Внешне холеный, циничный и важный – царь раздобрел очень скоро – из невысокого крепкого паренька Агамемнон сам не заметил, как превратился в солидного с лысиной дядьку, брюшко скрывала туника из шелка – самого редкого в здешних краях, привозного, перстни блестели на пальцах, и цепь золотая опутала шею. Тонкие губы привыкли к надменному изгибу, хищный прищур его глаз заставлял трепетать приближенных, а выраженье лица дополняло портрет – только наивный мог полагать, что с Агамемноном можно договориться.

Вот и царь Писы Тантал, дальний родственник царя Микен, был из последних, кто думал, будто родство, хоть и дальнее, может помочь. Что Агамемнон предоставит отсрочку по платежам. И чем черт ни шутит, может быть сжалится над небогатым домом царя Писы царь Агамемнон – увы, но Тантал ошибался.

Он попросил Клитемнестру присутствовать на приеме высокого гостя – вместе с младенцем. Тантал очень надеялся – родственник все же ему Агамемнон, увидит он молодую семью и поймет, что расходы растут, и не может сейчас царь Тантал выплатить дань.

– Даст нам отсрочку, войдет в положенье – говорит Тантал жене.

– Будем надеяться – та отвечала.

***

Дальше события вышли из под контроля. Едва Агамемнон услышал – денег нет, быть может, попозже и по частям – коршуном взвился микенский владыка, громко кричал, грязно ругался – так и сыпал оскорблениями в адрес своего небогатого родственника. От такой сцены Клитемнестра застыла в ужасе, прижала ребенка к груди. Она так старалась – стол накрывала, цветами украсила дом, чтобы высокий гость остался доволен, и вот что из этого вышло.

– Нет денег? Нечего взять у тебя? Что – совсем нет ничего? – брызгал слюной Агамемнон – Тогда я возьму, что захочу. И прямо сейчас.

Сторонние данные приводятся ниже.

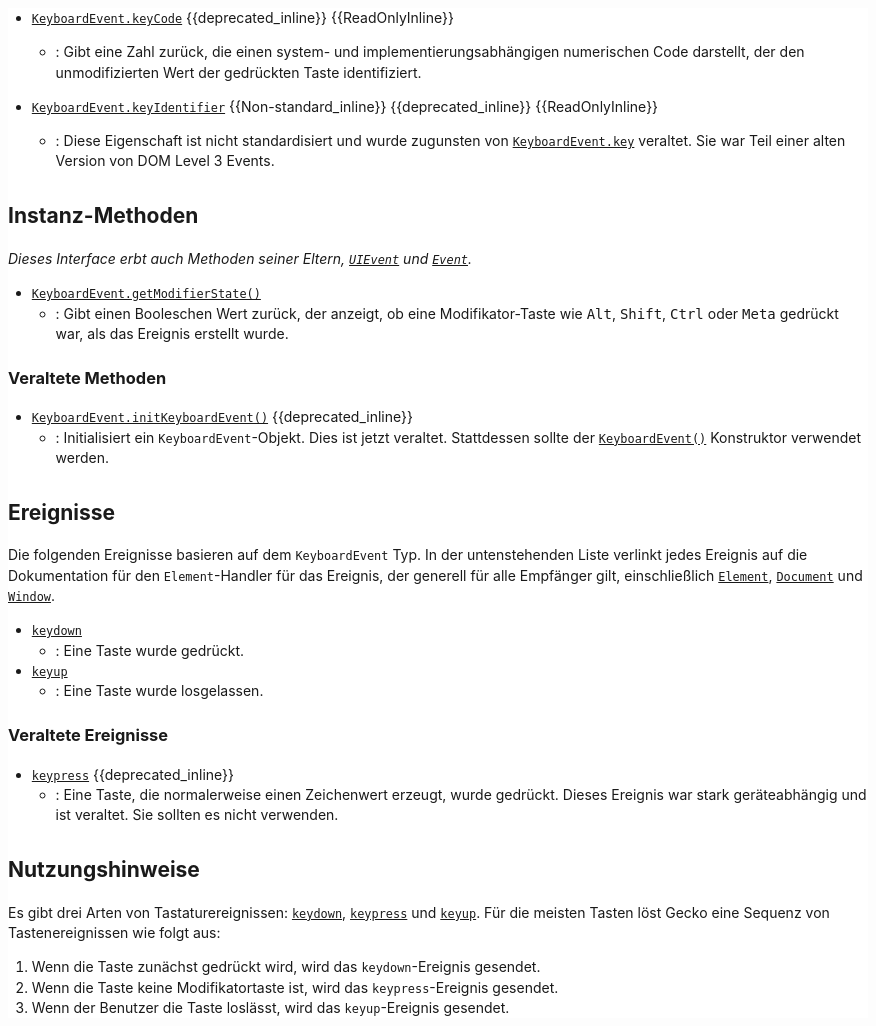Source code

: - [`KeyboardEvent.keyCode`](/de/docs/Web/API/KeyboardEvent/keyCode) {{deprecated_inline}} {{ReadOnlyInline}}
  - : Gibt eine Zahl zurück, die einen system- und implementierungsabhängigen numerischen Code darstellt, der den unmodifizierten Wert der gedrückten Taste identifiziert.

- [`KeyboardEvent.keyIdentifier`](/de/docs/Web/API/KeyboardEvent/keyIdentifier) {{Non-standard_inline}} {{deprecated_inline}} {{ReadOnlyInline}}
  - : Diese Eigenschaft ist nicht standardisiert und wurde zugunsten von [`KeyboardEvent.key`](/de/docs/Web/API/KeyboardEvent/key) veraltet. Sie war Teil einer alten Version von DOM Level 3 Events.

## Instanz-Methoden

_Dieses Interface erbt auch Methoden seiner Eltern, [`UIEvent`](/de/docs/Web/API/UIEvent) und [`Event`](/de/docs/Web/API/Event)._

- [`KeyboardEvent.getModifierState()`](/de/docs/Web/API/KeyboardEvent/getModifierState)
  - : Gibt einen Booleschen Wert zurück, der anzeigt, ob eine Modifikator-Taste wie <kbd>Alt</kbd>, <kbd>Shift</kbd>, <kbd>Ctrl</kbd> oder <kbd>Meta</kbd> gedrückt war, als das Ereignis erstellt wurde.

### Veraltete Methoden

- [`KeyboardEvent.initKeyboardEvent()`](/de/docs/Web/API/KeyboardEvent/initKeyboardEvent) {{deprecated_inline}}
  - : Initialisiert ein `KeyboardEvent`-Objekt. Dies ist jetzt veraltet. Stattdessen sollte der [`KeyboardEvent()`](/de/docs/Web/API/KeyboardEvent/KeyboardEvent) Konstruktor verwendet werden.

## Ereignisse

Die folgenden Ereignisse basieren auf dem `KeyboardEvent` Typ. In der untenstehenden Liste verlinkt jedes Ereignis auf die Dokumentation für den `Element`-Handler für das Ereignis, der generell für alle Empfänger gilt, einschließlich [`Element`](/de/docs/Web/API/Element), [`Document`](/de/docs/Web/API/Document) und [`Window`](/de/docs/Web/API/Window).

- [`keydown`](/de/docs/Web/API/Element/keydown_event)
  - : Eine Taste wurde gedrückt.
- [`keyup`](/de/docs/Web/API/Element/keyup_event)
  - : Eine Taste wurde losgelassen.

### Veraltete Ereignisse

- [`keypress`](/de/docs/Web/API/Element/keypress_event) {{deprecated_inline}}
  - : Eine Taste, die normalerweise einen Zeichenwert erzeugt, wurde gedrückt. Dieses Ereignis war stark geräteabhängig und ist veraltet. Sie sollten es nicht verwenden.

## Nutzungshinweise

Es gibt drei Arten von Tastaturereignissen: [`keydown`](/de/docs/Web/API/Element/keydown_event), [`keypress`](/de/docs/Web/API/Element/keypress_event) und [`keyup`](/de/docs/Web/API/Element/keyup_event). Für die meisten Tasten löst Gecko eine Sequenz von Tastenereignissen wie folgt aus:

1. Wenn die Taste zunächst gedrückt wird, wird das `keydown`-Ereignis gesendet.
2. Wenn die Taste keine Modifikatortaste ist, wird das `keypress`-Ereignis gesendet.
3. Wenn der Benutzer die Taste loslässt, wird das `keyup`-Ereignis gesendet.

С этими словами великий царь Микен выхватил меч и бросился на Тантала. Тот не успел отскочить, уклониться, отвести от себя разящую руку – не ожидал царь Писы такого коварства, за что, собственно, и поплатился. Кровавые брызги все оросили вокруг. Клитемнестра ахнула, подскочила с шаткой скамьи, но не в силах была сдвинуться с места – ноги ее подкосились, она едва не упала – Агамемнон в неистовстве продолжал махать мечом – разрубая на куски бездыханное тело Тантала. Плач ребенка заставил Агамемнона повернуться в сторону женщины -

– И отродье твое пусть отправляется следом – взревел Агамемнон, выхватил дитя из рук Клитемнестры.

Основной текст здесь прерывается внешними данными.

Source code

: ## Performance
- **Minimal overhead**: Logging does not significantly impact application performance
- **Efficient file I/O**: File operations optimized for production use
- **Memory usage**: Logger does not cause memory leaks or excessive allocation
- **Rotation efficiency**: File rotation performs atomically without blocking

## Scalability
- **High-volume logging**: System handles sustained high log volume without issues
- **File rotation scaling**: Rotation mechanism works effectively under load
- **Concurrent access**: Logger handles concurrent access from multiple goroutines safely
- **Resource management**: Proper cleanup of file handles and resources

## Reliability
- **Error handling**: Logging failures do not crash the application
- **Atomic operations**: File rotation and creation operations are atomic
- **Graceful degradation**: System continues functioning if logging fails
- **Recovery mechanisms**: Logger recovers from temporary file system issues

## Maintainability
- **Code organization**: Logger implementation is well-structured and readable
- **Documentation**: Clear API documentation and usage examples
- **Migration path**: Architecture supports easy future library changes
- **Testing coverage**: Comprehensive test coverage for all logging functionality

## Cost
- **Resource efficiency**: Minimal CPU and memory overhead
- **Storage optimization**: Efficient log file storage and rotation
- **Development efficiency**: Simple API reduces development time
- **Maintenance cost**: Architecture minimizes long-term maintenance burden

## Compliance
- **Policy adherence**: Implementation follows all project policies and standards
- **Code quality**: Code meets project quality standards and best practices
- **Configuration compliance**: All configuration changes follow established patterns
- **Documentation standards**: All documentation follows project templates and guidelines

Меч рассек надвое крошечное тельце – это последнее, что увидела мать. Клитемнестра упала без чувств – Агамемнон ее подхватил свободной рукою, сам на мгновение замер – внезапно наступившая оглушительная тишина отрезвила его – картина предстала полностью. Ужас. Куда ни глянь – все залито, заляпано кровью, кровь сочится из обрубков тел, разбросанных по помещенью, кровь на стене, на столах, и одежда, лицо, руки – решительно все в крови несговорчивого наивного должника и его маленького ребенка. Тут Агамемнон, мужчина далеко не глупый, потихоньку начинает понимать -

– Кажется, я увлекся. – подсказывает благоразумие.

Агамемнон находит себе оправданье -

– И поделом ему. Ишь, перечить мне вздумал.

– Однако проблемы могут возникнуть. Подумаем, как их решить.

Еще не было ни одной ситуации, из которой Агамемнон не вышел сухим из воды. Он решительно взваливает себе на плечо Клитемнестру – та пока не пришла в себя – что весьма кстати. И удаляется прочь.

До самых Микен мчатся быстрые кони, все дальше и дальше увозит царь Агамемнон свой трофей – молодую красивую женщину – увозит как ценный подарок, как полученную дань от несговорчивого царя Писы.

 

Очнувшись, она кричит в лицо своему тюремщику -

– Убийца. Ты убийца. Ты убил моего ребенка, убил моего мужа. Ты сволочь. Негодяй. Будь ты проклят – гнев Клитемнестры выплескивается наружу, перед глазами вновь возникает кровавая сцена. – Я – дочь царя Спарты, я всем сообщу, расскажу всем на свете – пусть все знают – Агамемнон – убийца. Твои руки в крови. Ненавижу.

И плюет ему прямо в лицо, отчаянно пытается высвободиться от пут. Ничего не боится Клитемнестра, и ничто не может помешать ей – разве что кляп, чтобы не орала. Последняя информация заставляет призадуматься царя Микен.

– Она дочь Тиндарея – говорит сам себе Агамемнон. – Это я упустил. Нехорошо получилось.

***

Два этих царства – соседи. Микены и Спарта. Ссориться совсем ни к чему с Тиндареем. К тому же спартанцы могут постоять за себя. Да, сам царь Тиндарей мягкий человек, чего никак нельзя сказать об остальных его подданых – им только повод дай. Так в раздумьях проходит несколько дней.